You could apply the title of this post to just about anything in life, especially relationships, both personal and professional. It is my experience that the vast majority of all disagreements and strife in any relationship come from unmet expectations.
That said, I’m not getting that deep here again for a while, and I’m not in strife or disagreement…with Apple. But I did expect more from their recent media event on September 10, in which they debuted iOS7 on 2 new iPhone devices. Those are cool, and I will speculate that they had to wait until well after Steve Jobs passed away before they could introduce a plastic iPhone. Sacre Bleu!
So what did I expect? Thanks for asking. I expected….

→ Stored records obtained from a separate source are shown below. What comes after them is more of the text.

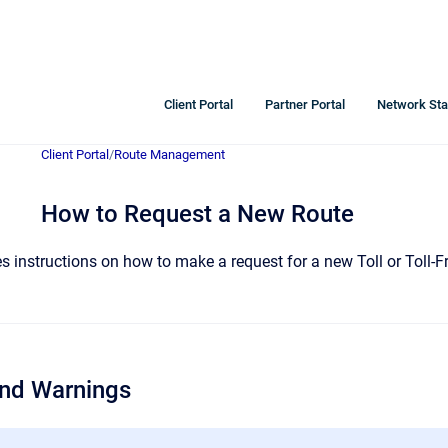
Client Portal
Partner Portal
Network Sta
Client Portal
/
Route Management
How to Request a New Route
des instructions on how to make a request for a new Toll or Toll
and Warnings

- iWatch – well, do you blame me? I’m a simple guy. I don’t wear jewelry. I wear my wedding band and an LL Bean field watch. So why would I want an Apple iWatch? Because it could be so frickin’ cool, that’s why. I’m no Steve Jobs and no Jony Ive, but here’s what I’d put in an iWatch:
- A phone. Duh. Why not? Don’t tell me there’s not enough room. That’s rubbish. A wrist-worn phone with a small, sleak bluetooth earpiece. You can’t tell me that’s not cool. Is it a 3″x5″ computer? No. It’s a phone that you’ll never lose, because it’s on your wrist, nor do you have to dig it out of your pocket; nor can anyone steal it out of your car or bag. Don’t like the bluetooth look? It’s got a sweet speakerphone.
- A watch. Duh. I shouldn’t have to describe this one.
- Message screen for all your messages & alerts: text, email, Facebook, Twitter, etc.
- Siri. Well, you can’t type on this thing, but you can certainly tell Siri what to do.
- Music. Another “duh!” Something tells me you could get 5GB of music storage here. That’s PLENTY for most folks to store their favorites, and guess what? No more finding a place to stick your iPhone while you’re running.
- Bluetooth connection to your iPhone or Android device. Whatever happens on your phone, you see it on your iWatch.